■ **Exercise instructions**
In the checkpoint storage proposal, what should each checkpoint's ref point to instead of a raw tree object?

■ **Provided passage**
Problem
Entire currently stores committed checkpoints in one append-only Git branch, entire/checkpoints/v1. That has a few problems:
- The Git repository keeps growing without clear cleanup boundaries.
- GitHub treats
entire/checkpoints/v1 like a normal branch and may show “open a pull request” prompts after checkpoint pushes.
- In new repositories, GitHub has sometimes selected
entire/checkpoints/v1 as the default branch because no other branch existed yet.
- Pushes are broader than necessary because one branch represents all checkpoint history.
The proposed direction is to store each checkpoint under its own Git ref.
Related Work
This should build on the checkpoint-store refactor tracked in #1433.
Ideally the pluggable store boundary lands before the ref-store work starts. In practice, this work may happen in parallel across 2-4 people. The ref-store design should follow the direction of that issue and avoid introducing a second abstraction that would need to be reconciled later.
The migration approach can reuse ideas from #1397, but production checkpoint refs should point to commits, not raw tree objects.
Storage Model
Each checkpoint gets one stable ref: refs/entire/checkpoints/<shard>/<checkpoint-id>.
The ref points to a checkpoint commit containing the checkpoint tree. The first commit for a migrated checkpoint can be an orphan commit that reuses the existing entire/checkpoints/v1 subtree. Later updates can advance the same ref and preserve per-checkpoint history.
The ref should not point directly to a raw tree object. Commits work better with existing Git tooling and let us keep using Git commit signing.

■ **Given material**

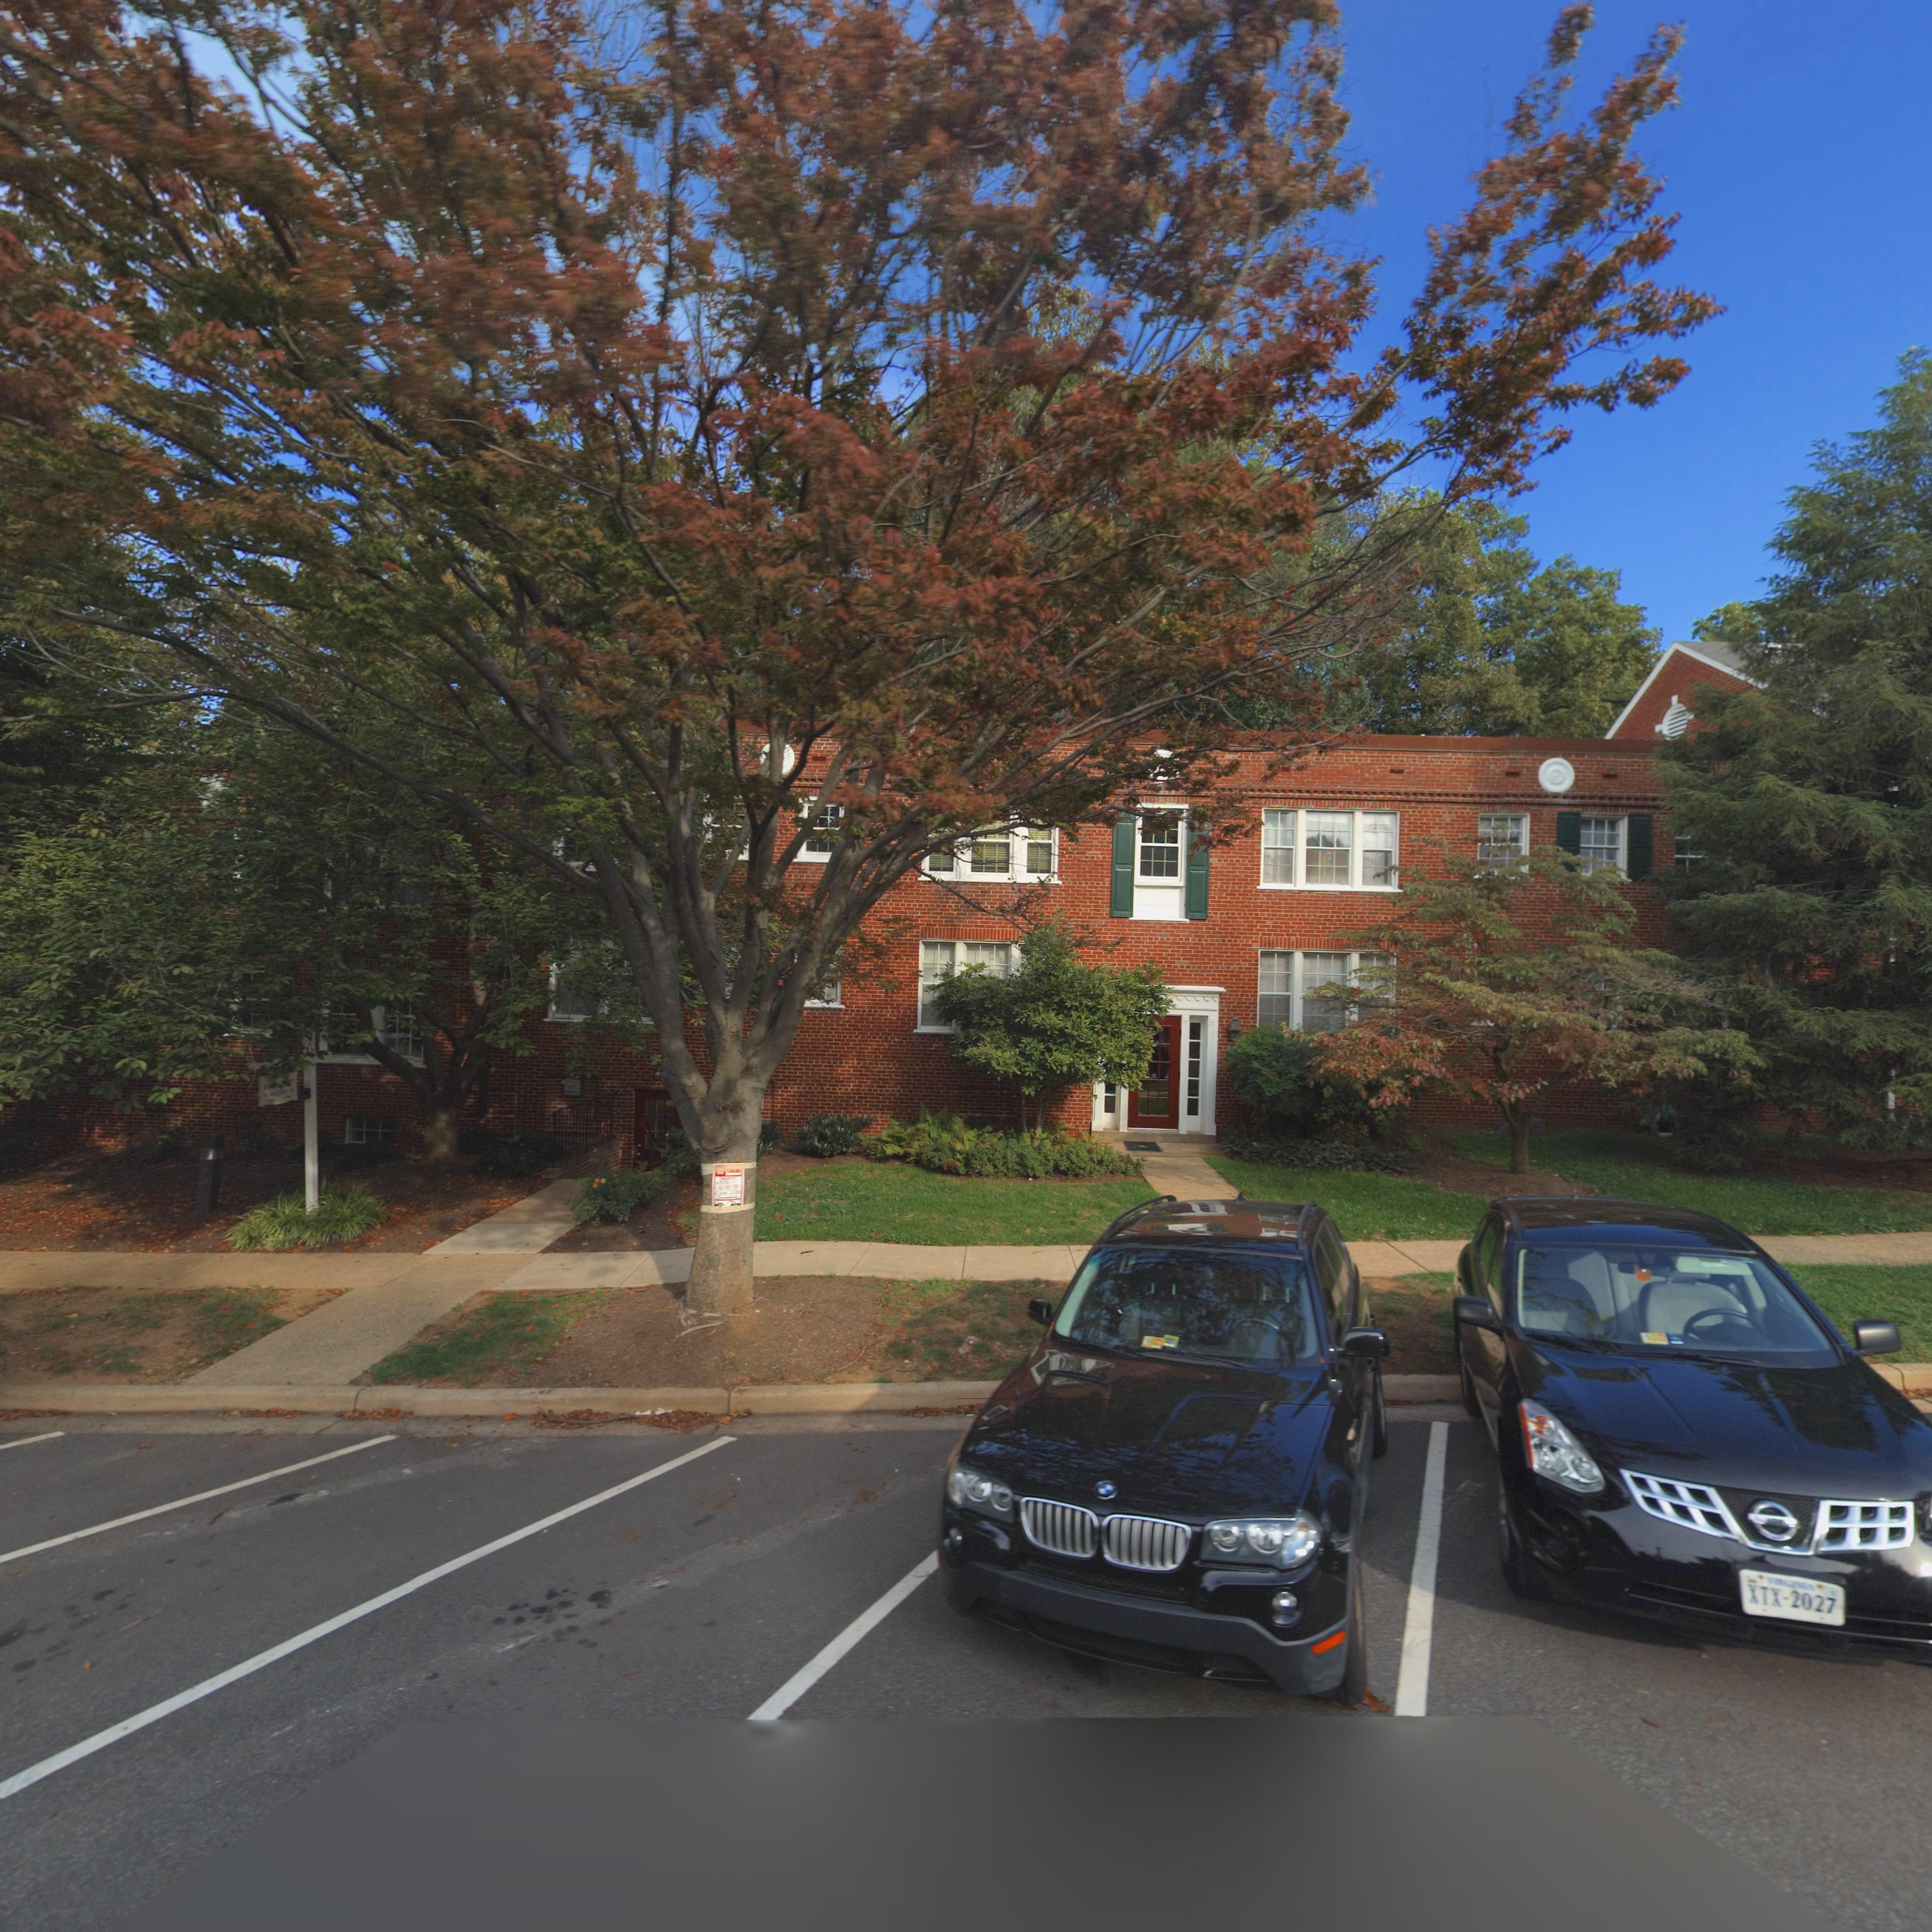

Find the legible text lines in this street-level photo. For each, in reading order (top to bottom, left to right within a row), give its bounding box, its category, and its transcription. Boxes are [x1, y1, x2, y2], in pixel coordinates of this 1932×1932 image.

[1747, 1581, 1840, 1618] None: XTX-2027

■ **Output for this exercise**
Each checkpoint's ref should point to a checkpoint commit that contains the checkpoint tree.